FDA approves 2 gene therapies for sickle cell disease

The U.S. FDA on Friday approved two gene therapies for sickle cell disease from Vertex Pharmaceuticals and CRISPR Therapeutics, as well as from bluebird bio.

The U.S. Food and Drug Administration (FDA) on Friday approved a pair of gene therapies for sickle cell disease, including the first treatment based on the breakthrough CRISPR gene editing technology.

The agency approved Lyfgenia from bluebird bio BLUE.O, and a separate treatment called Casgevy by partners Vertex Pharmaceuticals VRTX.O and CRISPR Therapeutics CRSP.BN.

Both the therapies were approved for people aged 12 years and older.

The Vertex/CRISPR gene therapy uses the breakthrough gene editing technology that won its inventors the Nobel Prize in 2020.

Sickle cell disease is a painful, inherited blood disorder that can be debilitating and lead to premature death.
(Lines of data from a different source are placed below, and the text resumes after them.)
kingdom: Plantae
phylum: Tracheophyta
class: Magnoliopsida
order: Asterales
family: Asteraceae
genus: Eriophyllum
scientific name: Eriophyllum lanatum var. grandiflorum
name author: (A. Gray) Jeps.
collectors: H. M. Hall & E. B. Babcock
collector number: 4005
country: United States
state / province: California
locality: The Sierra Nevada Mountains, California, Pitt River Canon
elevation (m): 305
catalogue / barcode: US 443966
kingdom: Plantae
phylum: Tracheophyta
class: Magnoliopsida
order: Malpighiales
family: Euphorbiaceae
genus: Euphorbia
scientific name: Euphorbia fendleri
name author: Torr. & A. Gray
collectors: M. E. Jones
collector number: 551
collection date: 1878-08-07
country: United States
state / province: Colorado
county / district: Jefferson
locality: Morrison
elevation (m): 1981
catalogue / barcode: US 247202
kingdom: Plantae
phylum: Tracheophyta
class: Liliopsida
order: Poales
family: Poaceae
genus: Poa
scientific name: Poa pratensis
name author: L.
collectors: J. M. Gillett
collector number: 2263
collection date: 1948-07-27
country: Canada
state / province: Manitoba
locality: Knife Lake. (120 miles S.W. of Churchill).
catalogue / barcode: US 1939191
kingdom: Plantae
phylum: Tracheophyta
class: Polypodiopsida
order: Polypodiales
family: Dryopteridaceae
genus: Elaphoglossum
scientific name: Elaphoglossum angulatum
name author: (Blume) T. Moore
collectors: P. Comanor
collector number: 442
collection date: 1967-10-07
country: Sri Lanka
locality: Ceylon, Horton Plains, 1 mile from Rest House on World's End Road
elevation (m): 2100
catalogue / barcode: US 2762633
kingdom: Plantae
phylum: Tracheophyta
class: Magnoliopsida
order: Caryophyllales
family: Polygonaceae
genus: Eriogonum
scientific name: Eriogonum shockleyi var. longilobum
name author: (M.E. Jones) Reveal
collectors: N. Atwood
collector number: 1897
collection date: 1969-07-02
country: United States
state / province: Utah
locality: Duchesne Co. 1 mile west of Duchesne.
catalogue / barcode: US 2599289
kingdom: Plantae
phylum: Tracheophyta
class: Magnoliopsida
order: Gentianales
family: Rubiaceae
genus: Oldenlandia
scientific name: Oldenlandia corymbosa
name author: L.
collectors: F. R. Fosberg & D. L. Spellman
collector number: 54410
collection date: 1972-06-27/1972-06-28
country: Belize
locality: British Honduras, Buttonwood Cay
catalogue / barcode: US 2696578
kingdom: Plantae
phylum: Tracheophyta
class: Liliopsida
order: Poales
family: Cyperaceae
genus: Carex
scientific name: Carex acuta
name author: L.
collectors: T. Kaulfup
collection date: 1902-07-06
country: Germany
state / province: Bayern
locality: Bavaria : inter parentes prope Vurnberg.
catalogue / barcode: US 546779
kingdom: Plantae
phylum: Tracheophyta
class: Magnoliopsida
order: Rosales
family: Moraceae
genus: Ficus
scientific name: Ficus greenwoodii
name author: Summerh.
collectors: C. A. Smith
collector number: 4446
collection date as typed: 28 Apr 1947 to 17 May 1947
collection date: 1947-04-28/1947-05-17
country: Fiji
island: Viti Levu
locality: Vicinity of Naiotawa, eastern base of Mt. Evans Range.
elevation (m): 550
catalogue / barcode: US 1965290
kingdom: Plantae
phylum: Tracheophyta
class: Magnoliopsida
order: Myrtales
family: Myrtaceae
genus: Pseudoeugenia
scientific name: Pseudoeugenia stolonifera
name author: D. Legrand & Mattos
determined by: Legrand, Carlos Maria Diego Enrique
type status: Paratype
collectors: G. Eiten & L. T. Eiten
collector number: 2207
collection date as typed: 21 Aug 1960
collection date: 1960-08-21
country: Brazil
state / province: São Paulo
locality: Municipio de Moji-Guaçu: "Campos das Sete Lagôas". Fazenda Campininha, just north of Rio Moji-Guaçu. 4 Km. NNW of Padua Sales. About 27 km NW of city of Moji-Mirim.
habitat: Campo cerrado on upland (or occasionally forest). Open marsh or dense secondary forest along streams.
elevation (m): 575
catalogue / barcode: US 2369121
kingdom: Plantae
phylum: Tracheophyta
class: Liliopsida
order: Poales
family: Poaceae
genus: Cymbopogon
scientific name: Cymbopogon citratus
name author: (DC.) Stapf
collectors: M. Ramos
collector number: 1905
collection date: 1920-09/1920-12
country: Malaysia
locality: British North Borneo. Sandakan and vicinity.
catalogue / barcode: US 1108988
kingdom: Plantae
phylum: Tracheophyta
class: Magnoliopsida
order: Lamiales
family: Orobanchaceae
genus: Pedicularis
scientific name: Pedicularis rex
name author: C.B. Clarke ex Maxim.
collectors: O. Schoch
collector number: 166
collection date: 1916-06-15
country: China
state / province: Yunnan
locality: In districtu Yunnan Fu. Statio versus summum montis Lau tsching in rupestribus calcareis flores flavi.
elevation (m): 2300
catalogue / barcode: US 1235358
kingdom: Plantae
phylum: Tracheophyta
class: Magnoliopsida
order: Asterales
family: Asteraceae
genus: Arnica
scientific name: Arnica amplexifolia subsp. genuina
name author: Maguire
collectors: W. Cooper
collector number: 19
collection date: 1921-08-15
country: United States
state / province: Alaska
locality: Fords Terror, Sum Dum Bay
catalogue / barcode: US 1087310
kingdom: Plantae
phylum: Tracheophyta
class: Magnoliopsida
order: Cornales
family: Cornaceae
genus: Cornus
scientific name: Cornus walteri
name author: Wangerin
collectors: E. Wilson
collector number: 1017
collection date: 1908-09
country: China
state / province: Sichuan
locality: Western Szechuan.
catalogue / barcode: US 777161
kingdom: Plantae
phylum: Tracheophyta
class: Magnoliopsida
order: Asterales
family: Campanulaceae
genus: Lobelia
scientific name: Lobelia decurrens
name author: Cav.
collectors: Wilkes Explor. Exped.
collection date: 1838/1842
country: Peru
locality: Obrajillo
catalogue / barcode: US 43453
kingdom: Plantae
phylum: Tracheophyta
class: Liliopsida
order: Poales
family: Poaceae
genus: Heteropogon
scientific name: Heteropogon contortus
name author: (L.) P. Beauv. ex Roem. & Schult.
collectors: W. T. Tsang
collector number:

It affects an estimated 100,000 people in the United States, most of whom are Black.

In sickle cell disease, the body makes flawed, sickle-shaped hemoglobin, impairing the ability of red blood cells to properly carry oxygen to the body’s tissues.

The sickle cells tend to stick together and can block small blood vessels, causing intense pain. It also can lead to strokes and organ failure.

U.S.-listed shares of CRISPR therapeutics were up 1.6 per cent, while Vertex Pharmaceuticals stock was down 1.4 per cent. Shares of bluebird bio were halted for trading ahead of the news.